[Travail attendu]
Veuillez imprimer à l'identique l'intégralité du texte sur Eugénie, sans rien omettre.

[Texte fourni]
____

Un nouveau souffle libérateur. Un lâcher-prise salvateur. Il y a quelque chose de l'ordre de la détermination chez Eugénie.
Qui remet plaisir et spontanéité au cahier des charges de sa musique. Qui met en miettes les règles établies pour ne se soumettre qu'aux siennes. De la pop en liberté, multiple, sensible, fiévreuse, séductrice, cathartique. Moment in Time, comme une célébration du carpe diem. Comme un retour à l'insouciance aussi. Comme une acceptation du passé pour embrasser de beaux lendemains.
Et ce qui s'apparente dans le titre à un abandon, voire une planche de salut, se consume dans les chansons de ce deuxième EP. Mouvantes, introspectives, batailleuses, sophistiquées. Elles ont pour unique lien le hasard des circonstances et doivent leur existence à un seul frère de fortune : l'instinct.
Comprendre par là que la jeune parisienne de vingt-sept ans n'a plus envie de jouer à l'élève modèle ni d'être à la merci du regard d'autrui. Rappeler, dans le même élan, sa fonte dans les rouages d'une major en 2017. Puis son départ deux ans plus tard.

____

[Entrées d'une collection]
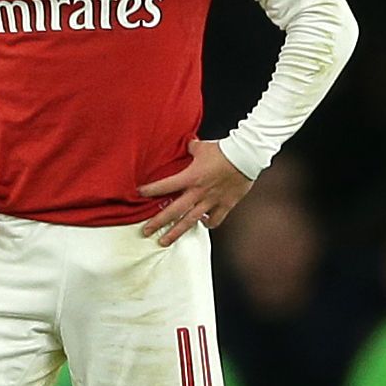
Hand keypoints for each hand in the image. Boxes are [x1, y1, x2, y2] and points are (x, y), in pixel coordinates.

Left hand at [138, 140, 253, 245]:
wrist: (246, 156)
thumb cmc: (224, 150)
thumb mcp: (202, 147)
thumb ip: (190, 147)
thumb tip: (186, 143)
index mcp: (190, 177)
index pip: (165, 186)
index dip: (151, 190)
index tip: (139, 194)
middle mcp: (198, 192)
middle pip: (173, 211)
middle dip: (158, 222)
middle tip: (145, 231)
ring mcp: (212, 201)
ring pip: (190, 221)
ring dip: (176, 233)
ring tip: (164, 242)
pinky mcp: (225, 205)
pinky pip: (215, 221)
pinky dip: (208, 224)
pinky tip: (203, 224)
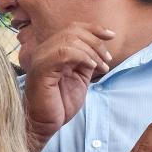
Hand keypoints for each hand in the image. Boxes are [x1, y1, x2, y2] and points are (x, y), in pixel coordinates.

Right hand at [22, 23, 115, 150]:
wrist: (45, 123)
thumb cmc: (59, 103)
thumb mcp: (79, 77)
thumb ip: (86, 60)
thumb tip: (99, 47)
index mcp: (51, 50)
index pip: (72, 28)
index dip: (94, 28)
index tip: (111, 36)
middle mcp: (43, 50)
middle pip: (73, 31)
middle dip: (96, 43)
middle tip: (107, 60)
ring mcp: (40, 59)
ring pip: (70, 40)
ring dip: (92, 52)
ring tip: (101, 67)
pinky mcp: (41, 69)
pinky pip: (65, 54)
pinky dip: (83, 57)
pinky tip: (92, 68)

____

[Résultat ci-dessous]
Un nouveau souffle libérateur. Un lâcher-prise salvateur. Il y a quelque chose de l'ordre de la détermination chez Eugénie.
Qui remet plaisir et spontanéité au cahier des charges de sa musique. Qui met en miettes les règles établies pour ne se soumettre qu'aux siennes. De la pop en liberté, multiple, sensible, fiévreuse, séductrice, cathartique. Moment in Time, comme une célébration du carpe diem. Comme un retour à l'insouciance aussi. Comme une acceptation du passé pour embrasser de beaux lendemains.
Et ce qui s'apparente dans le titre à un abandon, voire une planche de salut, se consume dans les chansons de ce deuxième EP. Mouvantes, introspectives, batailleuses, sophistiquées. Elles ont pour unique lien le hasard des circonstances et doivent leur existence à un seul frère de fortune : l'instinct.
Comprendre par là que la jeune parisienne de vingt-sept ans n'a plus envie de jouer à l'élève modèle ni d'être à la merci du regard d'autrui. Rappeler, dans le même élan, sa fonte dans les rouages d'une major en 2017. Puis son départ deux ans plus tard.